Pam North's slender shoulders moved slightly.

“It seems to me,” Dorian Weigand said, fro deep in a chair, “that were all being very innocent. And that it doesn't become us.”

“No,” Pam said. “It isn't that clear. I mean the way you mean—it isn't as clear as that. It's a lot of things all mixed together.”

Martinelli grew red and angrier. He said, suddenly, that they made him sick.

“She wasn't like that,” he said. “Franny wasn't like that.”

Nobody, Pam told him, had said she was—had suggested she was. Like anything. But Frances McCalley's being one way did not prevent Cleo Harper's being another. In theory, at any rate. But Pam didn't, she said—she repeated—think it was a simple thing at all, even from the point of view of Cleo Harper. Particularly from the point of view of Cleo Harper.

Sergeant Mullins followed the conversation from speaker to speaker. He followed it anxiously, as if it were an elusive ball.

“Listen,” he said, as if it were an entirely new point. “Dames like that kill other dames. Queer dames.”

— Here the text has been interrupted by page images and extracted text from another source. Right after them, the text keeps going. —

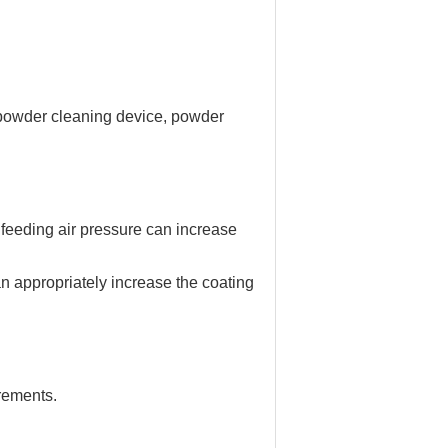
, powder cleaning device, powder
 feeding air pressure can increase
an appropriately increase the coating
rements.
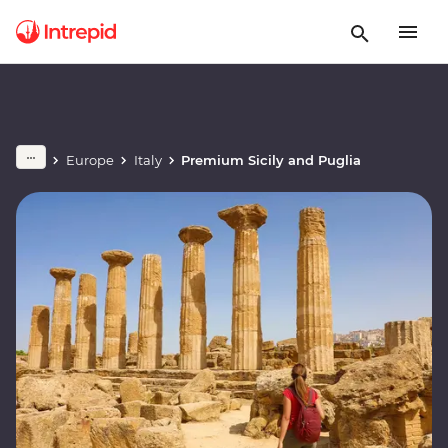
Europe
Italy
Premium Sicily and Puglia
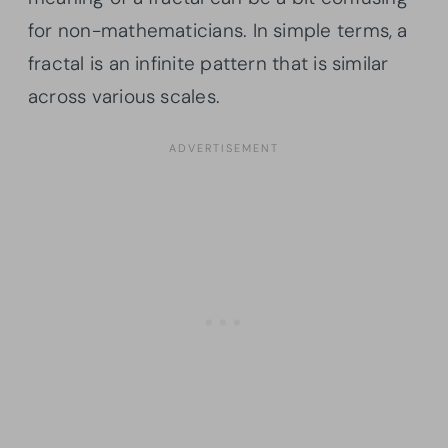
for non-mathematicians. In simple terms, a
fractal is an infinite pattern that is similar
across various scales.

“Yes, Sergeant,” Weigand said. “That could be on the cards. And the killing of the other girl a coincidence. He was talking more to himself than to anyone. Dorian, who was more herself than anyone, answered.

“And the dress, Bill?” she said. “Two girls who were linked somehow, killed the same day, or almost the same day? A few blocks apart? Two girls who were connected, somehow? All coincidence.”

Bill Weigand looked at her, thoughtfully. He said it wasn't a big coincidence. Ann Lawrence had given Frances McCalley a dress and Frances had been killed in it, ten hours or so after Ann Lawrence had been killed. If she had given her the dress.

“You mean,” Martinelli broke in, “somebody killed the Lawrence girl? Miss God Almighty?”